IN GIAPPONE VARATO UN PIANO DI MASSICCI INVESTIMENTI PER RILANCIARE L’ECONOMIA. NECESSARIA UNA ABENOMICS ANCHE PER L’UNIONE EUROPEA

Shinzo Abe

Il Giappone prosegue con la sua politica economica espansiva. La cosiddetta “abenomics”, dal nome del Primo Ministro giapponese Abe, sta entrando infatti in una nuova fase, con investimenti per 240 miliardi di euro che, nelle intenzioni del governo di Tokio, dovrebbero fungere da stimolo all’industria ed alla occupazione. Il Giappone vive da parecchi anni una situazione economica piuttosto difficile, caratterizzata da disoccupazione e bassa crescita che la “abenomics” dovrebbe riuscire a risolvere. Una politica anticiclica è infatti necessaria in caso di recessione. È questa la strada che hanno seguito il Giappone di Abe e gli Stati Uniti di Obama.

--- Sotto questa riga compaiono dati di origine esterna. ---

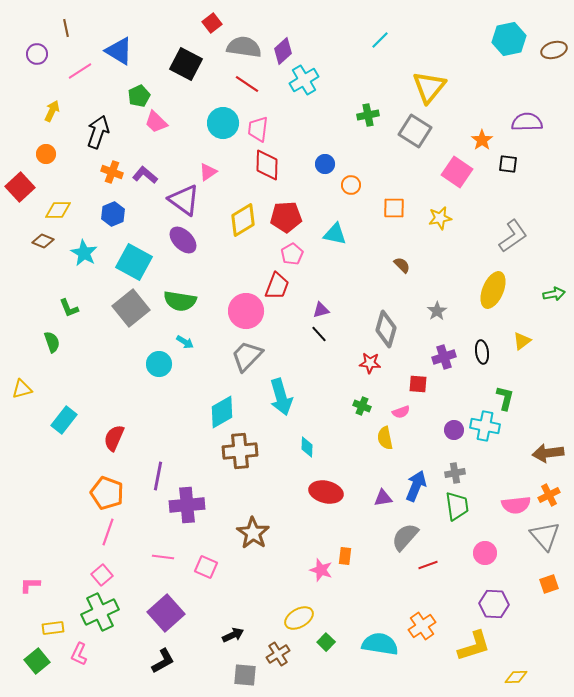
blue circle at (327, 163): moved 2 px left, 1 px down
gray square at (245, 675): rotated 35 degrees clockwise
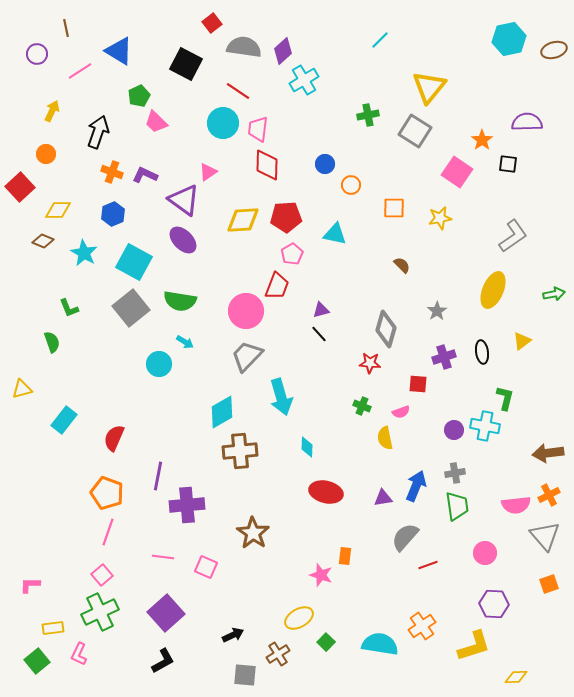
red line at (247, 84): moved 9 px left, 7 px down
purple L-shape at (145, 175): rotated 15 degrees counterclockwise
yellow diamond at (243, 220): rotated 28 degrees clockwise
pink star at (321, 570): moved 5 px down
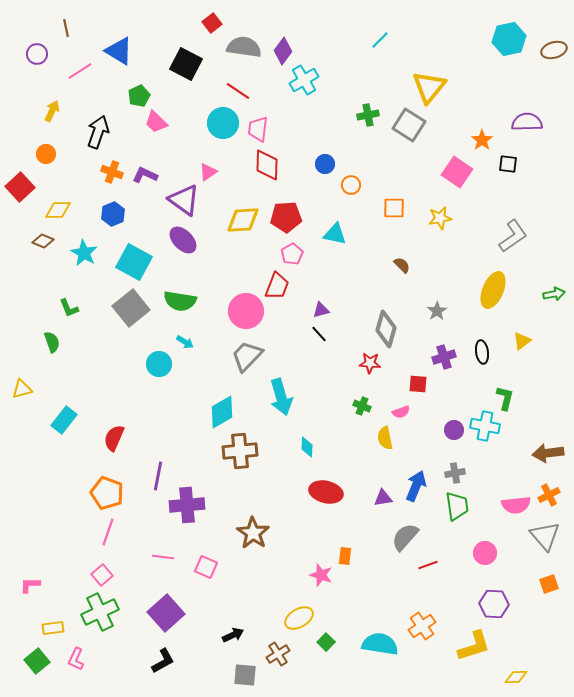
purple diamond at (283, 51): rotated 12 degrees counterclockwise
gray square at (415, 131): moved 6 px left, 6 px up
pink L-shape at (79, 654): moved 3 px left, 5 px down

L’America, in particolare, è passata da una condizione in cui le banche e l’industria dell’auto si stavano avviando al fallimento alla condizione attuale, caratterizzata dalla piena occupazione. All’appello però manca ancora l’Europa. La politica di stimoli economici promessa alcuni anni fa dal Presidente della Commissione Europea Juncker non è infatti mai stata portata a compimento e le politiche sul bilancio continuano ad essere restrittive. La maggiore flessibilità dimostrata dall’Unione negli ultimi tempi, come nel caso di Spagna e Portogallo non sanzionate, pur avendo sforato il deficit, è certamente un inizio ma non basta. Serve una nuova politica di stimoli all’economia che sia in grado di fare ripartire il sistema. L’Italia in particolare dovrebbe fare pressioni sulle istituzioni comunitarie e sulla Germania per favorire una politica di tipo espansivo. Il premier Renzi dovrebbe fare dello sviluppo uno dei temi centrali del vertice di Ventotene con Hollande e Merkel. Deve essere chiaro che solo una politica di sviluppo è in grado di ridare forza all’Unione e di evitarne il collasso.